■ Reading text

|---|

September 16 @ 7:00 pm - 8:30 pm

Metropolis: A City In Black, by Cecil McDonald Jr., is a public installation in the historic bay windows of South Side Community Art Center.

 

South Side Community Art Center invites you to attend and celebrate the launch of Cecil McDonald’s public art installation, programmed alongside the final Bronzeville Art District Trolley Tour!
As a part of the Public Art & Civic Engagement Capacity Building Initiative, granted to the South Side Community Art Center from Mural Arts Institute, a program of Mural Arts Philadelphia, artist Cecil McDonald, Jr. has been commissioned to create a socially engaged public work of art. His project will feature images from SSCAC’s archives intertwined with portraits of Bronzeville community members to celebrate the dual histories and legacies.

|---|

■ Try it
Answer these questions from the event announcement above:
1. During what hours does the event take place?
2. Where is the installation Metropolis: A City In Black displayed?
3. What organization granted the initiative under which the artist was commissioned?

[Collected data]
|---|

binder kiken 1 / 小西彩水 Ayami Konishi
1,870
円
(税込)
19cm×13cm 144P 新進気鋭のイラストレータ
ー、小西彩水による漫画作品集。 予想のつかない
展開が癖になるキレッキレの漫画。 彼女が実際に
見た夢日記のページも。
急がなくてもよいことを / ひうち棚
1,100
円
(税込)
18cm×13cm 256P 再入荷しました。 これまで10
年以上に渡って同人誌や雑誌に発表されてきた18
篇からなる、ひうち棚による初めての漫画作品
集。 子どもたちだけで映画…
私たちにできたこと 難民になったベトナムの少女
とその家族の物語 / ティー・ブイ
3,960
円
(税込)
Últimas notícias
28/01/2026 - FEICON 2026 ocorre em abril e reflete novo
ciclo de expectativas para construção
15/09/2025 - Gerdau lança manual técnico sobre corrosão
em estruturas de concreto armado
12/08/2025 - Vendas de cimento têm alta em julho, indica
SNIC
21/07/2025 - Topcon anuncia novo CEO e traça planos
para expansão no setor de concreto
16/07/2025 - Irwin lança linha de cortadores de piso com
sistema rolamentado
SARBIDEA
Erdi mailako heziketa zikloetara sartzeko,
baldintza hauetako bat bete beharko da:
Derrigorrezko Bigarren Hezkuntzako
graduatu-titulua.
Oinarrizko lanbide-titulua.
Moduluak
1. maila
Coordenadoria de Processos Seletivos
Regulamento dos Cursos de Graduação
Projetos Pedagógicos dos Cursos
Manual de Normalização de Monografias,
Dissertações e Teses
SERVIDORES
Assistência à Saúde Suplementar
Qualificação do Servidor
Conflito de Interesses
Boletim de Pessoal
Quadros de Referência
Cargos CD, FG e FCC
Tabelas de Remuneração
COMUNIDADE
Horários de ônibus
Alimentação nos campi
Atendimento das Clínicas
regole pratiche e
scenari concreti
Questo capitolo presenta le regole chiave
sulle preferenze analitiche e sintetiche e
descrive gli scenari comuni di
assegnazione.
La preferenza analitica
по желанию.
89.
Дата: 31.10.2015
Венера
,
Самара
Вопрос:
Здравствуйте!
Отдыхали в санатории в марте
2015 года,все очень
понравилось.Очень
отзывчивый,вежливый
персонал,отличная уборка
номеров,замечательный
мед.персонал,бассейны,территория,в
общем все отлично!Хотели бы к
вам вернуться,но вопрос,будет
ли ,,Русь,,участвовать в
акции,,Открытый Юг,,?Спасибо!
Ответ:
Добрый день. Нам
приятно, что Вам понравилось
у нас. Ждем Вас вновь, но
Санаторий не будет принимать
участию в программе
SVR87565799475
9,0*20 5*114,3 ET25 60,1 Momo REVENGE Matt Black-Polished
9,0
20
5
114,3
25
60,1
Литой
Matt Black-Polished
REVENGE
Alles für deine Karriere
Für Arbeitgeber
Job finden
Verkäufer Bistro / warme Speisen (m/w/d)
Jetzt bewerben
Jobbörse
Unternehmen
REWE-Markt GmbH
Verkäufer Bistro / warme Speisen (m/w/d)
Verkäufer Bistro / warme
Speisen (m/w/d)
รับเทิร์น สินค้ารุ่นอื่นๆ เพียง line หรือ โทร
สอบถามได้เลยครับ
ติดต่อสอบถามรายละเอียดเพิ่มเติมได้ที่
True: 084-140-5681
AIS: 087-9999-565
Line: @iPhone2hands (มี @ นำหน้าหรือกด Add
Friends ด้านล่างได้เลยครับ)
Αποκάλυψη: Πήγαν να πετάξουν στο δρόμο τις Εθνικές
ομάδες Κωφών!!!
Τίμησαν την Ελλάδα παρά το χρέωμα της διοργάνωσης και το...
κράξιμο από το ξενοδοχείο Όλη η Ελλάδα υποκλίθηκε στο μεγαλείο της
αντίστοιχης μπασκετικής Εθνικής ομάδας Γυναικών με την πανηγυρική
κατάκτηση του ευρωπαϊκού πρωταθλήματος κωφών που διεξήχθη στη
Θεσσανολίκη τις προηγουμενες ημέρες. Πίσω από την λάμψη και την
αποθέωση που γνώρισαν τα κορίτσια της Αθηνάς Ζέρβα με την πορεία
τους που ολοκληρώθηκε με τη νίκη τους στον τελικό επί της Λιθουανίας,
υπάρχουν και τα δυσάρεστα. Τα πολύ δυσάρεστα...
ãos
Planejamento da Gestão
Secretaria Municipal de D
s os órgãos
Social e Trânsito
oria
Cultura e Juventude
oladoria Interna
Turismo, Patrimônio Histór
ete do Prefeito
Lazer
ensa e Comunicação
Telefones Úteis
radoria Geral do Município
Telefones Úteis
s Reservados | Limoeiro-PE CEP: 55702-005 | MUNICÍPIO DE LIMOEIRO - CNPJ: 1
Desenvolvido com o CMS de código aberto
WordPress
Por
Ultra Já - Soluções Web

|---|

■ Output below
1. From 7:00 pm to 8:30 pm.
2. In the historic bay windows of South Side Community Art Center.
3. Mural Arts Institute, a program of Mural Arts Philadelphia.